The Come-Back of Wild Sturgeon and Other Hudson River Wildlife
Pressure from both US and international animal protective initiatives in the late 20th century forced many states to conserve the local wild sturgeon populations. In 1996, the state of New York banned sturgeon fishing in the Hudson River. Uneven regulation continued in New Jersey for another two years until the 40 year ban on Atlantic sturgeon fishing of 1998 was enacted on the coastal region. Harvesting sturgeon became increasingly regulated and outlawed for most species across the country, giving Atlantic sturgeon populations a chance to rebound. In 2012, five regional populations of Atlantic Sturgeon were listed under the Environmental Protections Act, considering the species as "threatened" in one region and "endangered" four others including the Hudson River. For the first time in history, not a single Atlantic sturgeon was allowed be removed from the Hudson or any other river.
It is clear that the under-regulation leading up to the 1990's, the Black Gold Rush's caviar craze and the Albany Beef industry from years earlier all played significant roles in decreasing the number of wild Atlantic sturgeon thriving in the Hudson. A century of over-catching among nearly killed off these ancient creatures, but modern efforts have helped spur their come-back in recent year. Population data obtained yearly from the NY State Department of Environmental Conservation (DEC) shows the number of juvenile Atlantics have been steadily increasing since 2008. Today, the recovery of fish species in the Hudson river is encouraging, and a validation on the effectiveness of fishing bans like the one from twenty years ago. Although it is difficult to determine how many sturgeon are still swimming in these waters, simply seeing a large female return to lay eggs in the Hudson after years at sea is simply inspiring.

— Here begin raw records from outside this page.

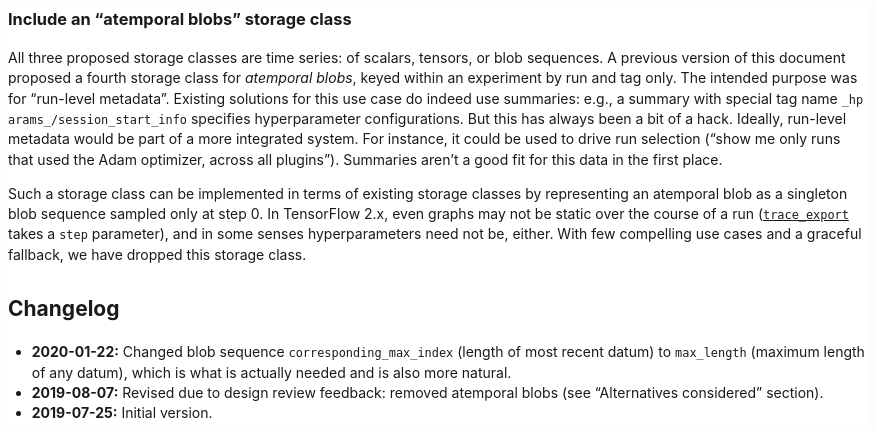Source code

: [fasterthanfs]: https://www.sqlite.org/fasterthanfs.html

### Include an “atemporal blobs” storage class

All three proposed storage classes are time series: of scalars, tensors, or blob
sequences. A previous version of this document proposed a fourth storage class
for *atemporal blobs*, keyed within an experiment by run and tag only. The
intended purpose was for “run-level metadata”. Existing solutions for this use
case do indeed use summaries: e.g., a summary with special tag name
`_hparams_/session_start_info` specifies hyperparameter configurations. But this
has always been a bit of a hack. Ideally, run-level metadata would be part of a
more integrated system. For instance, it could be used to drive run selection
(“show me only runs that used the Adam optimizer, across all plugins”).
Summaries aren’t a good fit for this data in the first place.

Such a storage class can be implemented in terms of existing storage classes by
representing an atemporal blob as a singleton blob sequence sampled only at step
0. In TensorFlow 2.x, even graphs may not be static over the course of a run
([`trace_export`][trace-export] takes a `step` parameter), and in some senses
hyperparameters need not be, either. With few compelling use cases and a
graceful fallback, we have dropped this storage class.

[trace-export]: https://www.tensorflow.org/versions/r2.0/api_docs/python/tf/summary/trace_export

## Changelog

-   **2020-01-22:** Changed blob sequence `corresponding_max_index` (length of
    most recent datum) to `max_length` (maximum length of any datum), which is
    what is actually needed and is also more natural.
-   **2019-08-07:** Revised due to design review feedback: removed atemporal
    blobs (see “Alternatives considered” section).
-   **2019-07-25:** Initial version.


[tbdev]: https://tensorboard.dev
[biopsies]: https://iciar2018-challenge.grand-challenge.org/Dataset/
[gcs-cmek]: https://cloud.google.com/storage/docs/encryption/customer-managed-keys
[pr-1022]: https://github.com/tensorflow/tensorboard/pull/1022
[tablesample-sql2011]: https://jakewheat.github.io/sql-overview/sql-2003-foundation-grammar.html#sample-clause
[tablesample]: https://cloud.google.com/spanner/docs/query-syntax#tablesample-operator
[tensor-content]: https://github.com/tensorflow/tensorflow/blob/48b2094fd691bf2db96096d739afb23ff6807e33/tensorflow/core/framework/tensor.proto#L31-L36
[db-import]: https://github.com/tensorflow/tensorboard/blob/0e9a000a1ef484762e743335a6b5754154bd9cdd/tensorboard/plugins/core/core_plugin.py#L334-L341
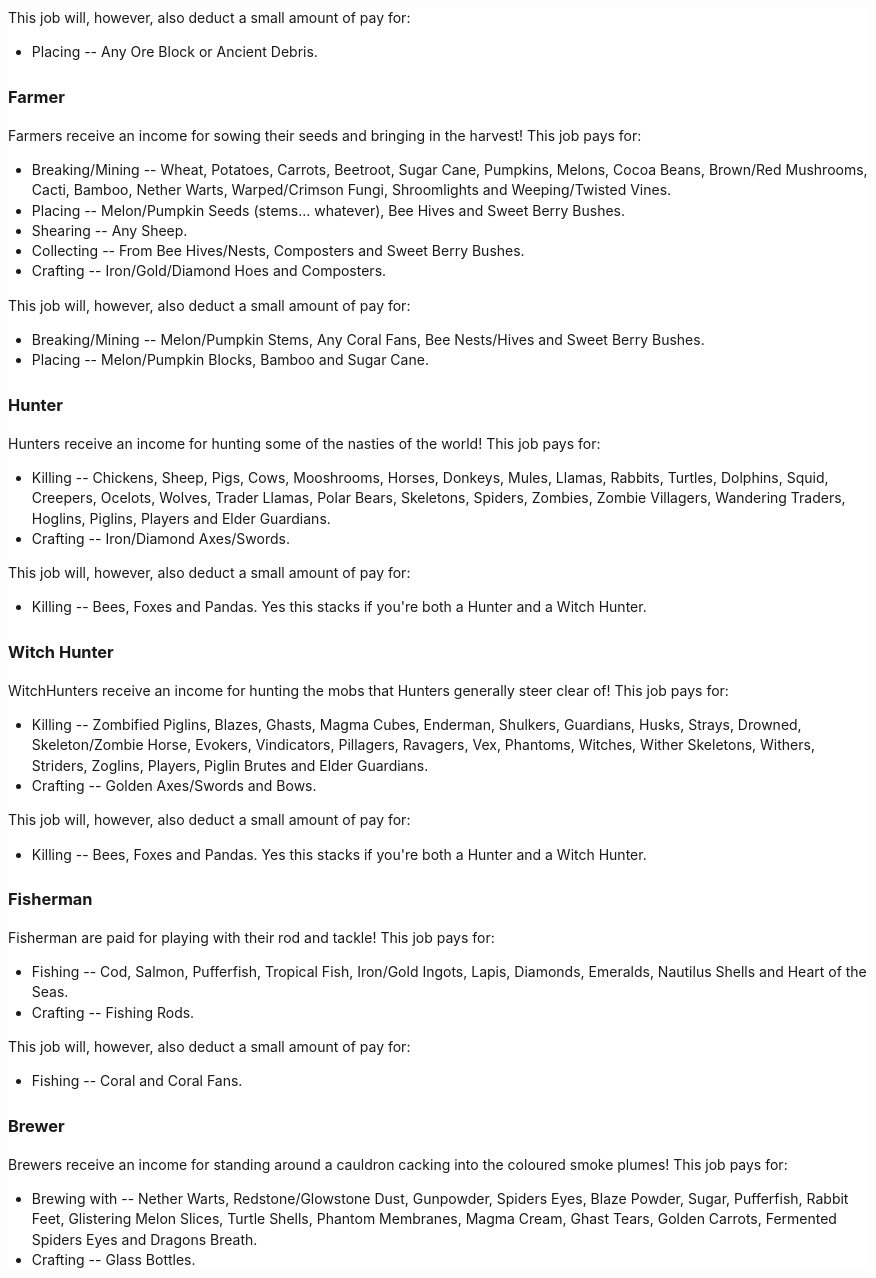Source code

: This job will, however, also deduct a small amount of pay for:
- Placing -- Any Ore Block or Ancient Debris.

### Farmer
Farmers receive an income for sowing their seeds and bringing in the harvest!
This job pays for:
- Breaking/Mining -- Wheat, Potatoes, Carrots, Beetroot, Sugar Cane, Pumpkins, Melons, Cocoa Beans, Brown/Red Mushrooms, Cacti, Bamboo, Nether Warts, Warped/Crimson Fungi, Shroomlights and Weeping/Twisted Vines.
- Placing -- Melon/Pumpkin Seeds (stems... whatever), Bee Hives and Sweet Berry Bushes.
- Shearing -- Any Sheep.
- Collecting -- From Bee Hives/Nests, Composters and Sweet Berry Bushes.
- Crafting -- Iron/Gold/Diamond Hoes and Composters.

This job will, however, also deduct a small amount of pay for:
- Breaking/Mining -- Melon/Pumpkin Stems, Any Coral Fans, Bee Nests/Hives and Sweet Berry Bushes.
- Placing -- Melon/Pumpkin Blocks, Bamboo and Sugar Cane.

### Hunter
Hunters receive an income for hunting some of the nasties of the world!
This job pays for:
- Killing -- Chickens, Sheep, Pigs, Cows, Mooshrooms, Horses, Donkeys, Mules, Llamas, Rabbits, Turtles, Dolphins, Squid, Creepers, Ocelots, Wolves, Trader Llamas, Polar Bears, Skeletons, Spiders, Zombies, Zombie Villagers, Wandering Traders, Hoglins, Piglins, Players and Elder Guardians.
- Crafting -- Iron/Diamond Axes/Swords.

This job will, however, also deduct a small amount of pay for:
- Killing -- Bees, Foxes and Pandas. Yes this stacks if you're both a Hunter and a Witch Hunter.

### Witch Hunter
WitchHunters receive an income for hunting the mobs that Hunters generally steer clear of!
This job pays for:
- Killing -- Zombified Piglins, Blazes, Ghasts, Magma Cubes, Enderman, Shulkers, Guardians, Husks, Strays, Drowned, Skeleton/Zombie Horse, Evokers, Vindicators, Pillagers, Ravagers, Vex, Phantoms, Witches, Wither Skeletons, Withers, Striders, Zoglins, Players, Piglin Brutes and  Elder Guardians.
- Crafting -- Golden Axes/Swords and Bows.

This job will, however, also deduct a small amount of pay for:
- Killing -- Bees, Foxes and Pandas. Yes this stacks if you're both a Hunter and a Witch Hunter.

### Fisherman
Fisherman are paid for playing with their rod and tackle!
This job pays for:
- Fishing -- Cod, Salmon, Pufferfish, Tropical Fish, Iron/Gold Ingots, Lapis, Diamonds, Emeralds, Nautilus Shells and Heart of the Seas.
- Crafting -- Fishing Rods.

This job will, however, also deduct a small amount of pay for:
- Fishing -- Coral and Coral Fans.

### Brewer
Brewers receive an income for standing around a cauldron cacking into the coloured smoke plumes!
This job pays for:
- Brewing with -- Nether Warts, Redstone/Glowstone Dust, Gunpowder, Spiders Eyes, Blaze Powder, Sugar, Pufferfish, Rabbit Feet, Glistering Melon Slices, Turtle Shells, Phantom Membranes, Magma Cream, Ghast Tears, Golden Carrots, Fermented Spiders Eyes and Dragons Breath.
- Crafting -- Glass Bottles.
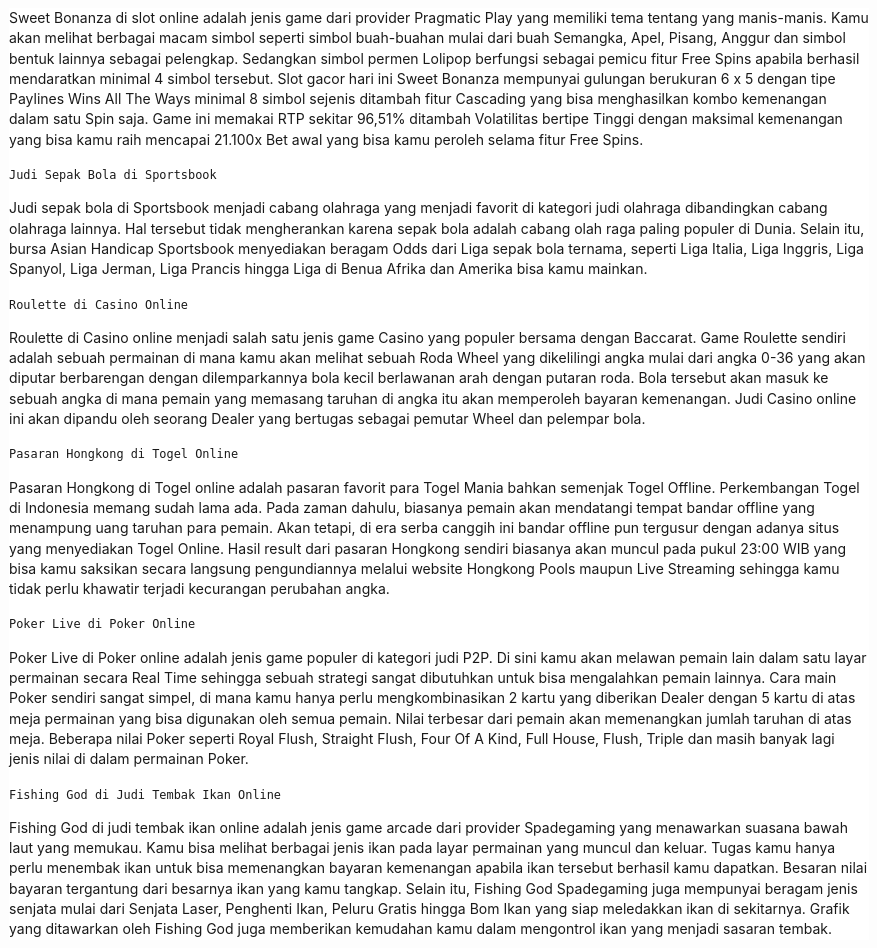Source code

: Sweet Bonanza di slot online adalah jenis game dari provider Pragmatic Play yang memiliki tema tentang yang manis-manis. Kamu akan melihat berbagai macam simbol seperti simbol buah-buahan mulai dari buah Semangka, Apel, Pisang, Anggur dan simbol bentuk lainnya sebagai pelengkap. Sedangkan simbol permen Lolipop berfungsi sebagai pemicu fitur Free Spins apabila berhasil mendaratkan minimal 4 simbol tersebut. Slot gacor hari ini Sweet Bonanza mempunyai gulungan berukuran 6 x 5 dengan tipe Paylines Wins All The Ways minimal 8 simbol sejenis ditambah fitur Cascading yang bisa menghasilkan kombo kemenangan dalam satu Spin saja. Game ini memakai RTP sekitar 96,51% ditambah Volatilitas bertipe Tinggi dengan maksimal kemenangan yang bisa kamu raih mencapai 21.100x Bet awal yang bisa kamu peroleh selama fitur Free Spins.

    Judi Sepak Bola di Sportsbook

Judi sepak bola di Sportsbook menjadi cabang olahraga yang menjadi favorit di kategori judi olahraga dibandingkan cabang olahraga lainnya. Hal tersebut tidak mengherankan karena sepak bola adalah cabang olah raga paling populer di Dunia. Selain itu, bursa Asian Handicap Sportsbook menyediakan beragam Odds dari Liga sepak bola ternama, seperti Liga Italia, Liga Inggris, Liga Spanyol, Liga Jerman, Liga Prancis hingga Liga di Benua Afrika dan Amerika bisa kamu mainkan.

    Roulette di Casino Online

Roulette di Casino online menjadi salah satu jenis game Casino yang populer bersama dengan Baccarat. Game Roulette sendiri adalah sebuah permainan di mana kamu akan melihat sebuah Roda Wheel yang dikelilingi angka mulai dari angka 0-36 yang akan diputar berbarengan dengan dilemparkannya bola kecil berlawanan arah dengan putaran roda. Bola tersebut akan masuk ke sebuah angka di mana pemain yang memasang taruhan di angka itu akan memperoleh bayaran kemenangan. Judi Casino online ini akan dipandu oleh seorang Dealer yang bertugas sebagai pemutar Wheel dan pelempar bola.

    Pasaran Hongkong di Togel Online

Pasaran Hongkong di Togel online adalah pasaran favorit para Togel Mania bahkan semenjak Togel Offline. Perkembangan Togel di Indonesia memang sudah lama ada. Pada zaman dahulu, biasanya pemain akan mendatangi tempat bandar offline yang menampung uang taruhan para pemain. Akan tetapi, di era serba canggih ini bandar offline pun tergusur dengan adanya situs yang menyediakan Togel Online. Hasil result dari pasaran Hongkong sendiri biasanya akan muncul pada pukul 23:00 WIB yang bisa kamu saksikan secara langsung pengundiannya melalui website Hongkong Pools maupun Live Streaming sehingga kamu tidak perlu khawatir terjadi kecurangan perubahan angka.

    Poker Live di Poker Online

Poker Live di Poker online adalah jenis game populer di kategori judi P2P. Di sini kamu akan melawan pemain lain dalam satu layar permainan secara Real Time sehingga sebuah strategi sangat dibutuhkan untuk bisa mengalahkan pemain lainnya. Cara main Poker sendiri sangat simpel, di mana kamu hanya perlu mengkombinasikan 2 kartu yang diberikan Dealer dengan 5 kartu di atas meja permainan yang bisa digunakan oleh semua pemain. Nilai terbesar dari pemain akan memenangkan jumlah taruhan di atas meja. Beberapa nilai Poker seperti Royal Flush, Straight Flush, Four Of A Kind, Full House, Flush, Triple dan masih banyak lagi jenis nilai di dalam permainan Poker.

    Fishing God di Judi Tembak Ikan Online

Fishing God di judi tembak ikan online adalah jenis game arcade dari provider Spadegaming yang menawarkan suasana bawah laut yang memukau. Kamu bisa melihat berbagai jenis ikan pada layar permainan yang muncul dan keluar. Tugas kamu hanya perlu menembak ikan untuk bisa memenangkan bayaran kemenangan apabila ikan tersebut berhasil kamu dapatkan. Besaran nilai bayaran tergantung dari besarnya ikan yang kamu tangkap. Selain itu, Fishing God Spadegaming juga mempunyai beragam jenis senjata mulai dari Senjata Laser, Penghenti Ikan, Peluru Gratis hingga Bom Ikan yang siap meledakkan ikan di sekitarnya. Grafik yang ditawarkan oleh Fishing God juga memberikan kemudahan kamu dalam mengontrol ikan yang menjadi sasaran tembak.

Atlantic sturgeon are not the only Hudson River wildlife to benefit from conservation. Two other andromonous fish, the stripped bass and American shad, have seen there numbers steadily increase since commercially harvesting them in the wild became illegal. The DEC says the upticks are a direct result of fishing bans in the Hudson and nearby coastal areas. Recreational fishing for striped bass is still allowed, but commercial fishing has been banned since the 1970s. Ocean fishing for shad was banned in 2005 by a coalition of Atlantic coast states and the DEC closed all fishing on the Hudson River in 2010.
Today, populations data show that American shad, stripped bass and Atlantic sturgeon appear to be trending towards recovery in the area. Hopefully, scientists and fisheries alike can continue to use cutting-edge technology (like the side-scan sonar that found the monster Atlantic sturgeon in the Hudson) to obtain accurate population data that can support conservation decisions. Studying these species in the wild, especially the Atlantic sturgeon, might be difficult, but it must continue to make sure they aren't lost forever.